あの夏空の下、君と生きた七日間。
戸惑う間にも千春はこちらに近づいてくる。

担任に『よろしくー!』と言われたからかなんなのか、心臓の鼓動が幾分か、速くなったような気さえした。

それを必死に抑えようと唇を噛む。

「まさか、同じクラスだとは思わなかったよー。白澄だっけ?よろしくね」

先程と変わらない気分爽快な様で、千春は空白の席に腰を下ろす。さすがに会うのも二回目だ。透明人間かのようにスルーするわけにもいかない。

「ま、まぁな。
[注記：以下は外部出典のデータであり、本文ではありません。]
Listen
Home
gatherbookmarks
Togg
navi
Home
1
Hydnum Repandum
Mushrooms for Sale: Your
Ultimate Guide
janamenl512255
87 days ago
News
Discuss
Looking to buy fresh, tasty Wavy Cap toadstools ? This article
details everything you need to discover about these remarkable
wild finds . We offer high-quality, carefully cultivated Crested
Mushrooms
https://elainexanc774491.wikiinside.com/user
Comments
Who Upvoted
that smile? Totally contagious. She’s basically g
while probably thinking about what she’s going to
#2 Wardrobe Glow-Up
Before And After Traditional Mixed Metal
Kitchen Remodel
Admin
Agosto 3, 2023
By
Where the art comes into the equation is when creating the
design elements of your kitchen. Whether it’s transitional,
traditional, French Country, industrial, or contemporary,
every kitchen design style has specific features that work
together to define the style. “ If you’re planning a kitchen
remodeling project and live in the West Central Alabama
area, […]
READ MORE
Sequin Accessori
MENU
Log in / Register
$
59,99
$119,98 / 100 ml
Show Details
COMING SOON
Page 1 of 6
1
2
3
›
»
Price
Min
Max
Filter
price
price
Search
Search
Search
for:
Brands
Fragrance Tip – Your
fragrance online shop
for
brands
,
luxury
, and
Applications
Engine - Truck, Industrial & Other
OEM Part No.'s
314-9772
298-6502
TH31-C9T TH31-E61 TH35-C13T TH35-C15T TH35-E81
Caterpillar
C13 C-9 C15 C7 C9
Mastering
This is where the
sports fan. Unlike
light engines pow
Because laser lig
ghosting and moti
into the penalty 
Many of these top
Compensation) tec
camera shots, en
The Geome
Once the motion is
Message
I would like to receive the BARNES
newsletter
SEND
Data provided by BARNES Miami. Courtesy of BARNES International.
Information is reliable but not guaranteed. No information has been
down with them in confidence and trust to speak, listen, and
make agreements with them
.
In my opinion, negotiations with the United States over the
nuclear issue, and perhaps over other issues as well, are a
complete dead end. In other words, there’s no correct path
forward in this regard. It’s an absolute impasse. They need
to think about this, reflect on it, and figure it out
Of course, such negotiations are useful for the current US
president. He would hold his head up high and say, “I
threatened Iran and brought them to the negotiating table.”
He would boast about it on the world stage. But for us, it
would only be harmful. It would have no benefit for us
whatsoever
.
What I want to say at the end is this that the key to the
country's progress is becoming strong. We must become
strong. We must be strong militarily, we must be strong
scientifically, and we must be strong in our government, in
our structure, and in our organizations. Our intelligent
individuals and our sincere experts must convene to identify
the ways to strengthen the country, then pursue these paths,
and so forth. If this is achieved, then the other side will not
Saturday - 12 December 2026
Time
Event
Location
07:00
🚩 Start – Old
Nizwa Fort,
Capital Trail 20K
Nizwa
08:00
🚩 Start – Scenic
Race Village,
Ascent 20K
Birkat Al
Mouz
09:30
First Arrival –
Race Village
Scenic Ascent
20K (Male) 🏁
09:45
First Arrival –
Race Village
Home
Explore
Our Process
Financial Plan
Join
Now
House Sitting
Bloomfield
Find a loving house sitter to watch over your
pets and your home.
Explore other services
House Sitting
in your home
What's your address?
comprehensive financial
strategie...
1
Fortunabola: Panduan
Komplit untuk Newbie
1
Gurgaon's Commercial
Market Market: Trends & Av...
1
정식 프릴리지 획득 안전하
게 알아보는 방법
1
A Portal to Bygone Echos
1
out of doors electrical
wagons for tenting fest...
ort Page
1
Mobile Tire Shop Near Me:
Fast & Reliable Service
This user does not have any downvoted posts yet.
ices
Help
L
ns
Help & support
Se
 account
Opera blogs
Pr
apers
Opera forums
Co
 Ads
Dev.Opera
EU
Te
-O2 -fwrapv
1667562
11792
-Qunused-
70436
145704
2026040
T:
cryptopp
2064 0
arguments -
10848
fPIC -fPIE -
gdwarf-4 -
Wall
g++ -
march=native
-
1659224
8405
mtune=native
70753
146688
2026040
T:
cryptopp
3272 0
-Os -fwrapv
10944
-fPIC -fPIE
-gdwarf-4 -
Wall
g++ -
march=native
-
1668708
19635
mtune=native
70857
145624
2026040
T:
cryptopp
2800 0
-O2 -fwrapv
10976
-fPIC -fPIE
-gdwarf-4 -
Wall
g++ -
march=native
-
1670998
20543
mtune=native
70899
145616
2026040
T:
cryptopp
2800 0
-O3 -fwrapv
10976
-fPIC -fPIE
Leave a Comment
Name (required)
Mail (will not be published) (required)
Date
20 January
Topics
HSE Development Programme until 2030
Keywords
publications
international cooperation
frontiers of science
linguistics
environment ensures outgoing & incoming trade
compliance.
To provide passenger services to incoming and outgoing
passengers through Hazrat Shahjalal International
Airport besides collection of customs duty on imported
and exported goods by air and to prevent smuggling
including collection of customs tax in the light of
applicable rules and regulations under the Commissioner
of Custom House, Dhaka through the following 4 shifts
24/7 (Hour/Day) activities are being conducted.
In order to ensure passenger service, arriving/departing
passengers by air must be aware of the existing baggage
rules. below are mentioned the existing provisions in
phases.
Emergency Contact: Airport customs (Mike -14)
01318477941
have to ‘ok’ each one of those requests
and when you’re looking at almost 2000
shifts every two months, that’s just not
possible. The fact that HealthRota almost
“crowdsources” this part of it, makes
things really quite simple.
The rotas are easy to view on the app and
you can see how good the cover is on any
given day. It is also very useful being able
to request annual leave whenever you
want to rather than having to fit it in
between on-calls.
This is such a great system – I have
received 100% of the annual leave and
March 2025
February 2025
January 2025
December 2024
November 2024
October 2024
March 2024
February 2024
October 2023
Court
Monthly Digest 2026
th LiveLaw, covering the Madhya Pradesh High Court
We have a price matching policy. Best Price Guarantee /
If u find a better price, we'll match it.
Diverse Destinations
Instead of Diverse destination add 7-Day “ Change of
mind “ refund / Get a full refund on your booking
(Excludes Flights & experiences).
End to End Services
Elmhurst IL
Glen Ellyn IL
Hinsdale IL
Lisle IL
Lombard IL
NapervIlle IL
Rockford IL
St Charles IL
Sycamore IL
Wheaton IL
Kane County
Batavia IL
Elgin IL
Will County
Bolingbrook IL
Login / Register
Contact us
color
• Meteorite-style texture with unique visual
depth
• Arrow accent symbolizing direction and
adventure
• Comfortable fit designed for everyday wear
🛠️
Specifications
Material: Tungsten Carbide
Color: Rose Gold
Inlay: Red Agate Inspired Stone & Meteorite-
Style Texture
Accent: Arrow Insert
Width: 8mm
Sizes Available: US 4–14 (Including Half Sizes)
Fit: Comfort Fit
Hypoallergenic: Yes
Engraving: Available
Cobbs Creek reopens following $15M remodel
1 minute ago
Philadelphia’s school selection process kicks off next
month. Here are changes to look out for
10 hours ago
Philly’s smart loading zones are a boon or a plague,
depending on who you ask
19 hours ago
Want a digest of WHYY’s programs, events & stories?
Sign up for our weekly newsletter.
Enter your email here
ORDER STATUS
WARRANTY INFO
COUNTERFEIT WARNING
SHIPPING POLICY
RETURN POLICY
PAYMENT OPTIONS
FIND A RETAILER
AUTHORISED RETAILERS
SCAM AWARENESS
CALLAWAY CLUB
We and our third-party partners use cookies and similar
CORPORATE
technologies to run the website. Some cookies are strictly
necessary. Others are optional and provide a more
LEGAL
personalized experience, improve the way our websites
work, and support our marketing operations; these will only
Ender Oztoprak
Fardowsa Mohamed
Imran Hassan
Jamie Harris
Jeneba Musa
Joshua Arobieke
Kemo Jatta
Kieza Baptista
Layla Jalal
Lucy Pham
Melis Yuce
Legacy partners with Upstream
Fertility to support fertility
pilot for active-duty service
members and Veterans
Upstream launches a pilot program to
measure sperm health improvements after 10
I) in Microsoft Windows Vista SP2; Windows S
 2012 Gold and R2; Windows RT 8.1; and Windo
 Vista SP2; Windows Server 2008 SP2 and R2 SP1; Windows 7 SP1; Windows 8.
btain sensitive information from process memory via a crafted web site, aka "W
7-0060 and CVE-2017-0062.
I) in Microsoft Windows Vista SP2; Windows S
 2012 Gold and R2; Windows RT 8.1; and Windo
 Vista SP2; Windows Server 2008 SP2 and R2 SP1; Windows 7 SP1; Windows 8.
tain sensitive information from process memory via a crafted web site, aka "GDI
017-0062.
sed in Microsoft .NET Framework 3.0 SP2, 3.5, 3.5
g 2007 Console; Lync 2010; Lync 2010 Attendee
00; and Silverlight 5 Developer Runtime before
よろしく」

苦笑気味に洩れた声はどこか、ぎこちなさがあった。

それは千春が満面の笑みを浮かべていたからだろう。何よりさっきから四方八方に集まっている視線が気がかりだ。

そもそも千春と僕が既に会っていることは幼なじみの赤木でさえ知らない。だからこそ、この状況には納得がいく。

おそらく授業の後は質問の嵐にさいなまれるのだろう。どこかの穴にでも隠れていたい気分を覚えた。


その日の休み時間。質問の嵐に襲われたのは僕ではなく、千春だった。転校生なのだから当たり前だ。はみだしものの僕なんかより、よっぽど興味が湧くのだろう。